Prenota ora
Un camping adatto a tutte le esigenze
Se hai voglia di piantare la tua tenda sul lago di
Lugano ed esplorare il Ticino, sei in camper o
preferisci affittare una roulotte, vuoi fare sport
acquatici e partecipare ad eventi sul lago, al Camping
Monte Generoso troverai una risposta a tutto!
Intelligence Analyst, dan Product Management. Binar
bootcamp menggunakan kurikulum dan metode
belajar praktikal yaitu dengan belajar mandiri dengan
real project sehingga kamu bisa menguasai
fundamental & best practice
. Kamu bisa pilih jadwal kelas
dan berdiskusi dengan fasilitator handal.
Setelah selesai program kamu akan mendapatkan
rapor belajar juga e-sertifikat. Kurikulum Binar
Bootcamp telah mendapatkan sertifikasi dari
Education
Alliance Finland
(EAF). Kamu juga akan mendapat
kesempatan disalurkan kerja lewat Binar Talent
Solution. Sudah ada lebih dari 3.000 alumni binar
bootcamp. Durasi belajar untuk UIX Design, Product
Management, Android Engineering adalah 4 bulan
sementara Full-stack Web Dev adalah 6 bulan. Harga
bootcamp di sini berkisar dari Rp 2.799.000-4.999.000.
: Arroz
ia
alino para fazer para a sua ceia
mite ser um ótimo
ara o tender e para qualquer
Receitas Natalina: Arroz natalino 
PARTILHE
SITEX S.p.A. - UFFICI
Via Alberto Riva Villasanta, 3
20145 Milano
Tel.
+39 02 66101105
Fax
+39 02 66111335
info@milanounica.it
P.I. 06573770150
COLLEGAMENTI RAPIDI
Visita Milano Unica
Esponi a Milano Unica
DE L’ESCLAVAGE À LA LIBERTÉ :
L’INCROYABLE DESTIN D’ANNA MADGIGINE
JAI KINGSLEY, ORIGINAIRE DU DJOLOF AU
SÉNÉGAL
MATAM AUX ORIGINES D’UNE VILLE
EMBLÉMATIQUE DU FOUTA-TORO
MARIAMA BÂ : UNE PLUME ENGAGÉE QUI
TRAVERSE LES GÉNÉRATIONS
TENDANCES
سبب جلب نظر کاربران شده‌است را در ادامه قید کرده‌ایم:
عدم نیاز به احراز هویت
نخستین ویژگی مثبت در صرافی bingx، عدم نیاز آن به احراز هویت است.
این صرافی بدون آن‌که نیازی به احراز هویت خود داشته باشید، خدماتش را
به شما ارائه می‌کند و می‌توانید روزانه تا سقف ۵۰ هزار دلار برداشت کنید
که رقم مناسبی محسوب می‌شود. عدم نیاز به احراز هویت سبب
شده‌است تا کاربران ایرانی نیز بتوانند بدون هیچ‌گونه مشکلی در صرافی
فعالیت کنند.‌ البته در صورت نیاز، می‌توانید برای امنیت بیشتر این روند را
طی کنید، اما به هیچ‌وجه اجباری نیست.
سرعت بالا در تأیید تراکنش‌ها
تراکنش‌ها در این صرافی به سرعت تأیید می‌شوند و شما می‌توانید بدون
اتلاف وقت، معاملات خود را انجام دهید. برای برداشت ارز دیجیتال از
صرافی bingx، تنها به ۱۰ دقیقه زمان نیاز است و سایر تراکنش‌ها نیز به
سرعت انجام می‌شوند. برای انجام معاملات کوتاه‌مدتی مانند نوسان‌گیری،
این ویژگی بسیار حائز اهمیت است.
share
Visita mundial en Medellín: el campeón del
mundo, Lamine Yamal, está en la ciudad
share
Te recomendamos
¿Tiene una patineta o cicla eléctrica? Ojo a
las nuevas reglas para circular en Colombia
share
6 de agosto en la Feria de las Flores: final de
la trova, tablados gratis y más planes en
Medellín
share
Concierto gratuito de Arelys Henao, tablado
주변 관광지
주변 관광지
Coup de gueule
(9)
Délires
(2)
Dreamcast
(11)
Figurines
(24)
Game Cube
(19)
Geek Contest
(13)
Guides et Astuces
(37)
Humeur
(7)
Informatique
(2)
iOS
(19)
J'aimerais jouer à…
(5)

---

-- What this task involves --
From the start of the entries through the line containing "mite ser um ótimo", rewrite the lines with every "belajar" substituted by "studi" and nothing else altered.

-- The completed task --
Prenota ora
Un camping adatto a tutte le esigenze
Se hai voglia di piantare la tua tenda sul lago di
Lugano ed esplorare il Ticino, sei in camper o
preferisci affittare una roulotte, vuoi fare sport
acquatici e partecipare ad eventi sul lago, al Camping
Monte Generoso troverai una risposta a tutto!
Intelligence Analyst, dan Product Management. Binar
bootcamp menggunakan kurikulum dan metode
studi praktikal yaitu dengan studi mandiri dengan
real project sehingga kamu bisa menguasai
fundamental & best practice
. Kamu bisa pilih jadwal kelas
dan berdiskusi dengan fasilitator handal.
Setelah selesai program kamu akan mendapatkan
rapor studi juga e-sertifikat. Kurikulum Binar
Bootcamp telah mendapatkan sertifikasi dari
Education
Alliance Finland
(EAF). Kamu juga akan mendapat
kesempatan disalurkan kerja lewat Binar Talent
Solution. Sudah ada lebih dari 3.000 alumni binar
bootcamp. Durasi studi untuk UIX Design, Product
Management, Android Engineering adalah 4 bulan
sementara Full-stack Web Dev adalah 6 bulan. Harga
bootcamp di sini berkisar dari Rp 2.799.000-4.999.000.
: Arroz
ia
alino para fazer para a sua ceia
mite ser um ótimo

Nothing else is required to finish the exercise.